To keep things consistent and searchable, several conventions must be followed for the key/value pairs that are entered into the database.

  1. Keys must be entered in all lower case letters.
  2. Chromosome names must be entered in all lower case letters, and prefixed with "chr"

Schema

The schema for this database will be relatively fluid, as it will be built in a MongoDB environment, with the expectation that sharding will be applied and the database scaled to run over a cluster of machines. However, neither sharding or a cluster will be a requirement - simply an implementation detail.

For data not yet released to the public, we may consider "hidden" flags to prevent the data from being visible.
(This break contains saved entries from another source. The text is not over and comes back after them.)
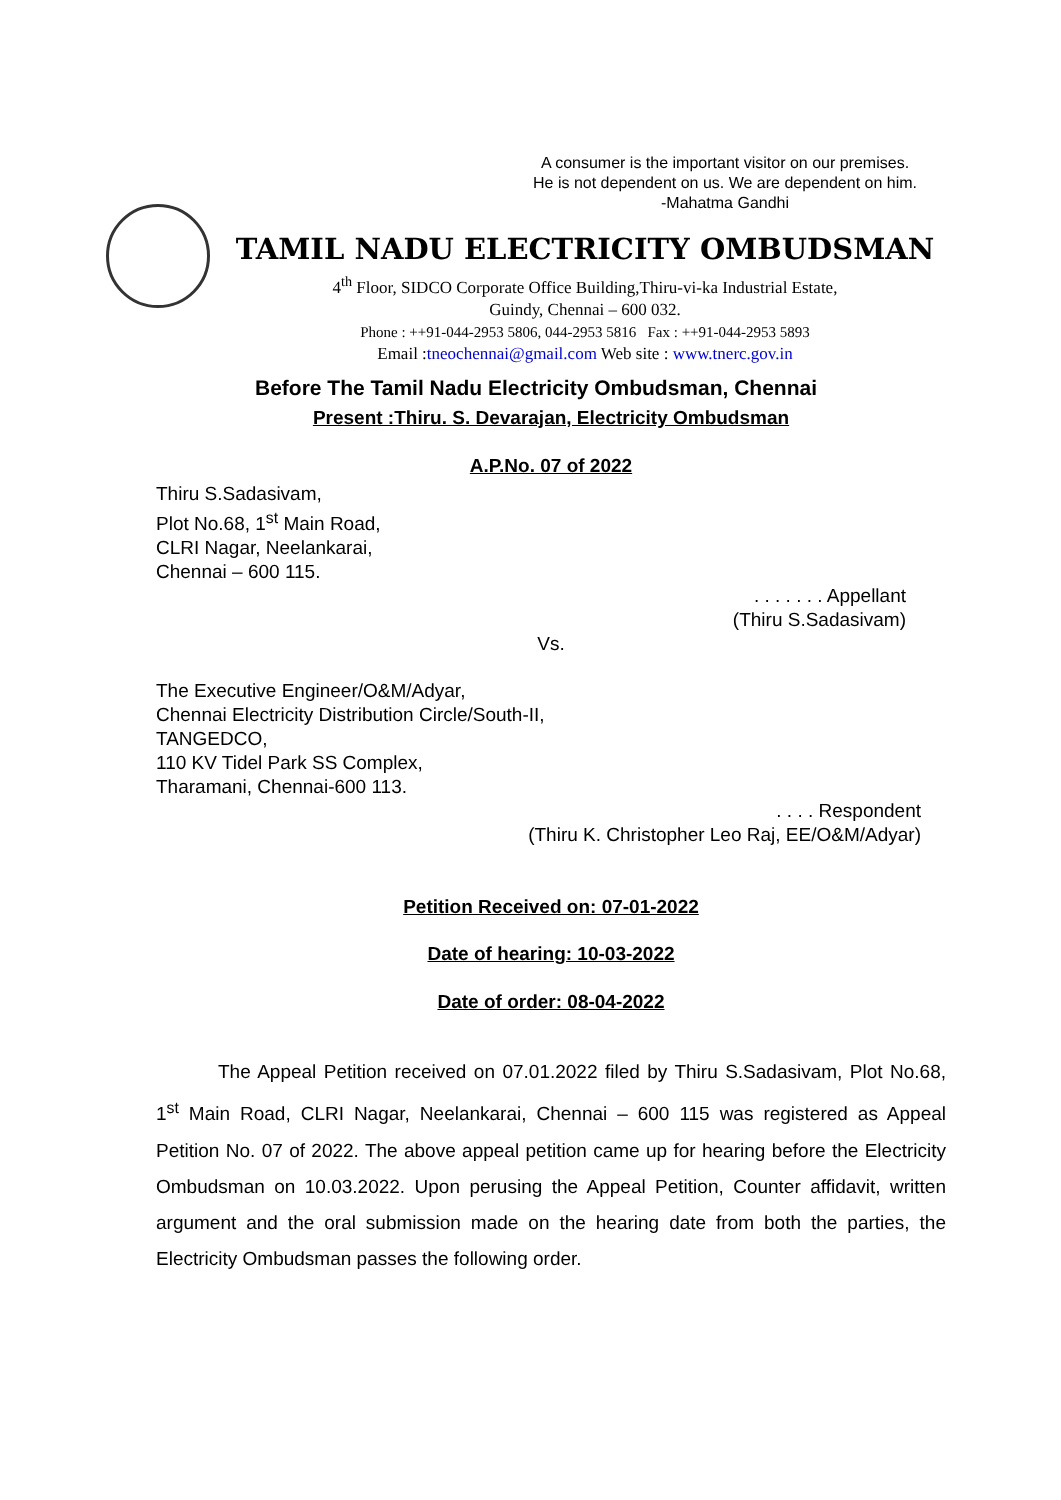A consumer is the important visitor on our premises.
He is not dependent on us. We are dependent on him.
-Mahatma Gandhi
TAMIL NADU ELECTRICITY OMBUDSMAN
4<sup>th</sup> Floor, SIDCO Corporate Office Building,Thiru-vi-ka Industrial Estate,
Guindy, Chennai – 600 032.
Phone : ++91-044-2953 5806, 044-2953 5816 Fax : ++91-044-2953 5893
Email :tneochennai@gmail.com Web site : www.tnerc.gov.in
Before The Tamil Nadu Electricity Ombudsman, Chennai
Present :Thiru. S. Devarajan, Electricity Ombudsman
A.P.No. 07 of 2022
Thiru S.Sadasivam,
Plot No.68, 1<sup>st</sup> Main Road,
CLRI Nagar, Neelankarai,
Chennai – 600 115.
. . . . . . . Appellant
(Thiru S.Sadasivam)
Vs.
The Executive Engineer/O&M/Adyar,
Chennai Electricity Distribution Circle/South-II,
TANGEDCO,
110 KV Tidel Park SS Complex,
Tharamani, Chennai-600 113.
. . . . Respondent
(Thiru K. Christopher Leo Raj, EE/O&M/Adyar)
Petition Received on: 07-01-2022
Date of hearing: 10-03-2022
Date of order: 08-04-2022
The Appeal Petition received on 07.01.2022 filed by Thiru S.Sadasivam, Plot No.68, 1<sup>st</sup> Main Road, CLRI Nagar, Neelankarai, Chennai – 600 115 was registered as Appeal Petition No. 07 of 2022. The above appeal petition came up for hearing before the Electricity Ombudsman on 10.03.2022. Upon perusing the Appeal Petition, Counter affidavit, written argument and the oral submission made on the hearing date from both the parties, the Electricity Ombudsman passes the following order.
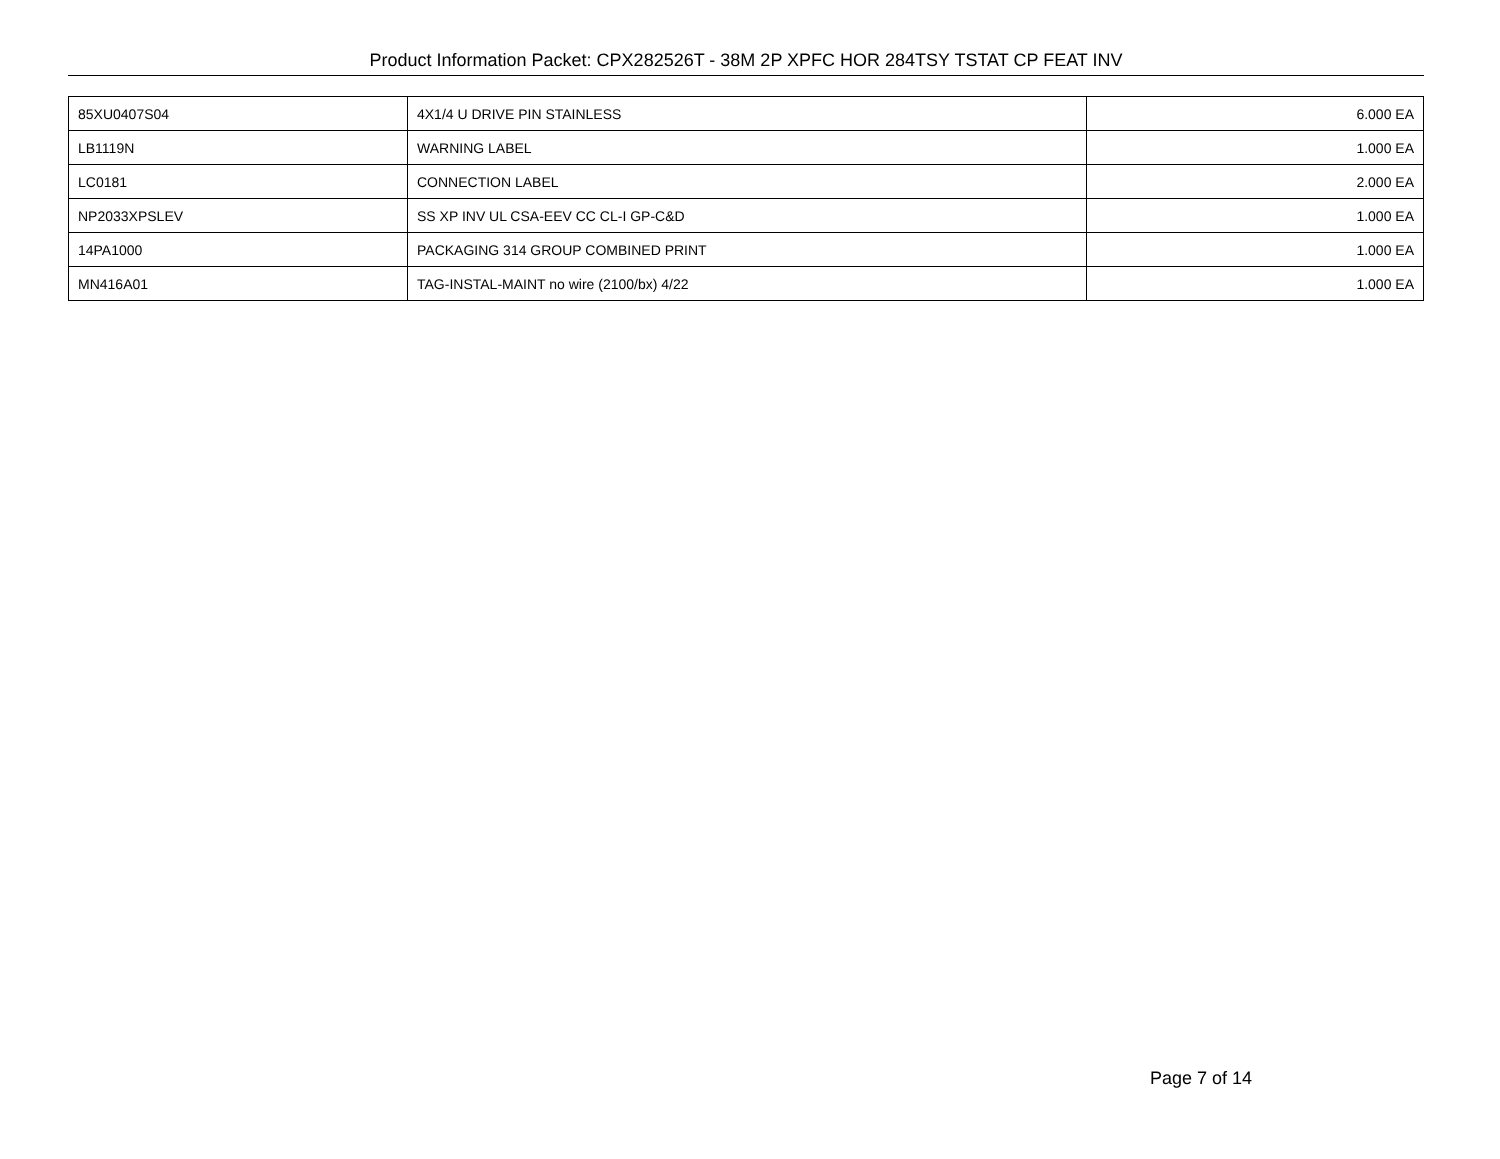Product Information Packet: CPX282526T - 38M 2P XPFC HOR 284TSY TSTAT CP FEAT INV
| 85XU0407S04 | 4X1/4 U DRIVE PIN STAINLESS | 6.000 EA |
| LB1119N | WARNING LABEL | 1.000 EA |
| LC0181 | CONNECTION LABEL | 2.000 EA |
| NP2033XPSLEV | SS XP INV UL CSA-EEV CC CL-I GP-C&D | 1.000 EA |
| 14PA1000 | PACKAGING 314 GROUP COMBINED PRINT | 1.000 EA |
| MN416A01 | TAG-INSTAL-MAINT no wire (2100/bx) 4/22 | 1.000 EA |
Page 7 of 14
This will require a web interface/api that respects a hidden flag, and permissions appropriate to the task.

The current schema for the yeast epigentic ChIP-chip data is as follows:

waves Collection:

  • _id - automatically generated when a wave is added to the database, this attribute is an ObjectId.
  • pos - the chromosomal position of the wave
  • height - the height of the wave
  • chr - the chromosome name using roman numerals (ex. chrVII)
  • stddev - the standard deviation of the wave's gaussian distribution
  • sample_id - a reference to the _id of an entry in the samples Collection

samples Collection

  • _id - automatically generated when a wave is added to the database, this attribute is an ObjectId.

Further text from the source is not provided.